Opponents of this theory believe that if the pool of Bethesda were part of a pagan temple, the “angel” accompanying the healings would be a fallen angel. On this basis, they suppose that the paralytic in the passage could not have been a Jew, and Jesus would not have come close to the area of ​​pagan worship.

No matter which corner of the gaming quadrant you stand on, this offering is perfect for Microsoft, Bethesda and their fans. I predict to look back in a few years and pinpoint this moment as a turning point for Xbox that has led to brighter days and even more excitement for the green team.

History

First (northern) pool

The history of the basin began in the 8th century BC, when a dam was built in the short Beth Zeta valley, turning it into a rainwater reservoir; the lock in the dam made it possible to control the height, and the channel carved in the rock delivered a constant stream of water from the reservoir to the city. The reservoir became known as the Upper Basin (בריכה העליונה).

Second (southern) pool

Around 200 BC, during the period when Simon II was a Jewish high priest, the canal was closed and a second basin was added on the south side of the dam.

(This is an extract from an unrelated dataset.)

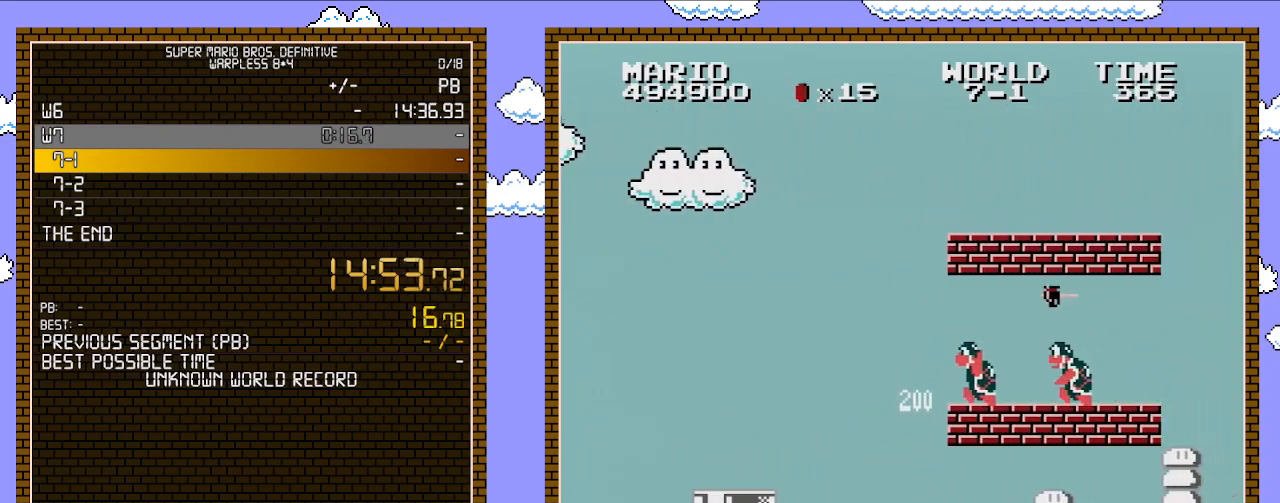
{"buttons": ["A", "B", "DPAD_RIGHT"], "events": [[350, "A", "down"]]}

Although popular legend says that this pool was used to wash sheep, it is very unlikely due to its use as a water source and its extreme depth (13 m). There was a scientific discussion as to whether the pool could be a mikveh (Jewish ritual pool for bathing).

Hellenistic and Roman temples

In the 1st century BC, the natural caves east of the two basins were converted into small baths as part of the asclepieon; however, the Mishnah suggests that at least one of these new basins was dedicated to Fortune, the goddess of fortune, and not to Asclepius, the god of healing. Scholars believe it is likely that the settlement was established by the Roman garrison of the nearby Antonia Fortress, which would also have been able to protect it from attack. Also, the location of asclepius outside the then city walls made its presence bearable for Jews who might otherwise have opposed a non-Jewish religious presence in their holy city.

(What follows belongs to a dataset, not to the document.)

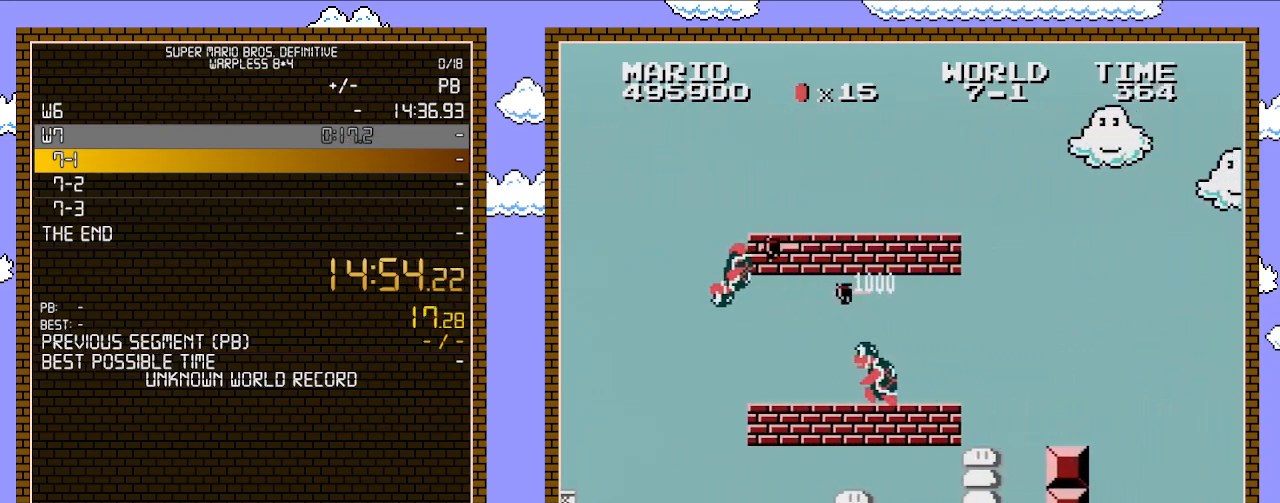
{"buttons": ["B", "DPAD_RIGHT"], "events": [[50, "A", "up"], [350, "A", "down"], [483, "A", "up"]]}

In the middle of the 1st century AD, Herod Agrippa extended the city walls, introducing asclepieion into the city. When Hadrian rebuilt Jerusalem as Aelia Capitolina, he placed a road along the dam and extended the asclepieion into a large temple of Asclepius and Serapis.

Byzantine church

By the 5th century at least part of the asclepieon had been transformed or replaced by the Byzantine Church, known as the Church of the Probatike (literally the Sheep Church, the pool is called the Probatic or Sheep Pond) and was initially dedicated to the Healing of the Paralytic, although from the 6th century associated with the Virgin Mary (the German pilgrim Theodosius wrote in De Situ Terrae Sanctae (c. 530) that “next to the Faroe’s Pond is the Church of my Lady Mary”). This reflects a more general movement that has appropriated the healing sites of the pagan religion and rededicated them to Our Lady. This church was built by Empress Eudocia (present in Jerusalem between 438-39 and 443-460) is uncertain, it seems more likely to be associated with Juvenal, bishop of Jerusalem in the mid-5th century.

Crusader churches

After the conquest of Jerusalem by the Crusaders in 1099, a much smaller church, known as the Paralytic Church, was built amid the ruins from the Byzantine period on a stone causeway separating the two basins. After Saladin conquered Jerusalem in 1187, it was transformed into Shafi`i fiqh (Islamic law school). Gradually, the buildings fell into disrepair, becoming a garbage can).

Modern times

In 1856, the Ottoman Sultan Abdülmecid I donated the area, including the Church of St. Anna and the pool, to Napoleon III. The French restored and rededicated the church (under the management of the White Fathers), in the southeast corner of the pools, leaving other ruins untouched. The site is said to have been originally offered to Queen Victoria as part of the negotiations that eventually led to the Cyprus Convention of 1878.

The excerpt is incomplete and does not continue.